- Text segment -
====

Rural Health Channel
- Country: Australia
- Broadcast area: Remote Central and Eastern Australia, Regional and Remote Western Australia, and other signal deficient areas.

Programming
- Language(s): English
- Picture format: 576i (SDTV)

Ownership
- Owner: Rural Health Education Foundation

History
- Launched: 21 May 2012
- Closed: January 2014

= Rural Health Channel =

Australian television channel

The Rural Health Channel (RHC) was an Australian channel which showcased non-commercial health related programs. It was owned by the Rural Health Education Foundation. RHC was broadcast on the free-to-view VAST platform. It began broadcasting programs on 21 May 2012.

The Foundation was for a long time the provider of most of Westlink's programming, and also had programming on NITV.

====

- Requirement 1 -
Write out the part of the Rural Health Channel article between "The Rural Health Channel" and "21 May 2012.", inclusive, word for word.
- Requirement 2 -
Pick up the Rural Health Channel article after its last sentence and keep writing it.
The material that comes next is separate from the Rural Health Channel article.

====

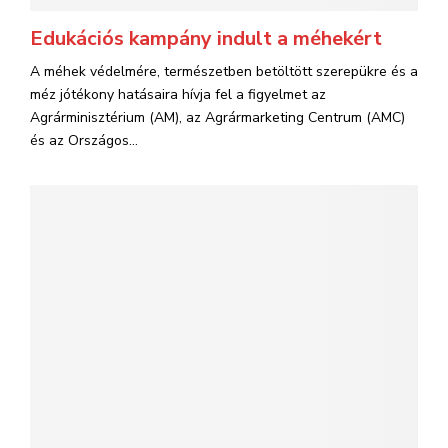
Edukációs kampány indult a méhekért
A méhek védelmére, természetben betöltött szerepükre és a
méz jótékony hatásaira hívja fel a figyelmet az
Agrárminisztérium (AM), az Agrármarketing Centrum (AMC)
és az Országos...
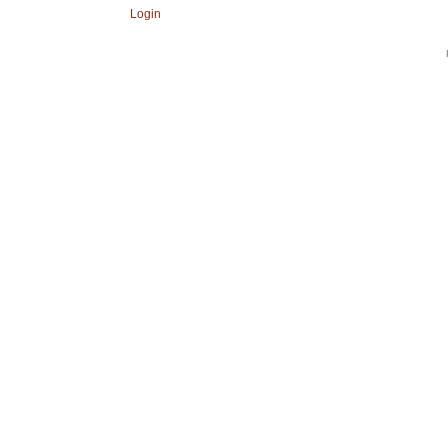
Login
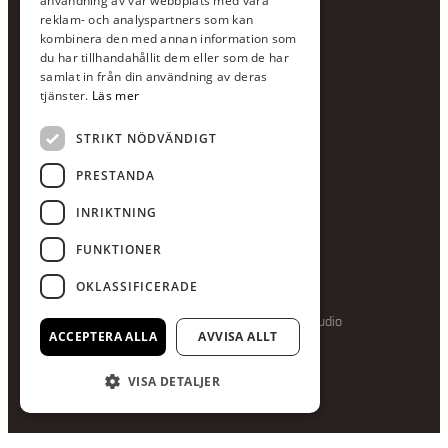
användning av vår webbplats med våra
E-post:
info@scandcon.se
reklam- och analyspartners som kan
BESÖKSADRESS
kombinera den med annan information som
du har tillhandahållit dem eller som de har
Backagårdsgatan 9
samlat in från din användning av deras
511 57 Kinna
tjänster.
Läs mer
STRIKT NÖDVÄNDIGT
UPPGIFTER
Orgnummer
PRESTANDA
559375-8161
INRIKTNING
Swishnummer
123-615 05 28
FUNKTIONER
OKLASSIFICERADE
Producerad av Gota Media Brand Studio
ACCEPTERA ALLA
AVVISA ALLT
VISA DETALJER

====

- Task result 1 -
The Rural Health Channel (RHC) was an Australian channel which showcased non-commercial health related programs. It was owned by the Rural Health Education Foundation. RHC was broadcast on the free-to-view VAST platform. It began broadcasting programs on 21 May 2012.

- Task result 2 -
The channel used to broadcast documentaries, forums, programs and health education information on behalf of the government. It also carried content from different groups such as men's reproductive health body. Initially the foundation was funded to deliver eight continuing medical education programs to rural health and medical professionals by producing, broadcasting and distributing television-based distance learning.

In 2014 The Rural Health Education Foundation, the not-for-profit organization was forced to close the channel saying it was no longer financially viable following a reduction in government-contracted work.

The National Health Alliance continues to make available this resources online.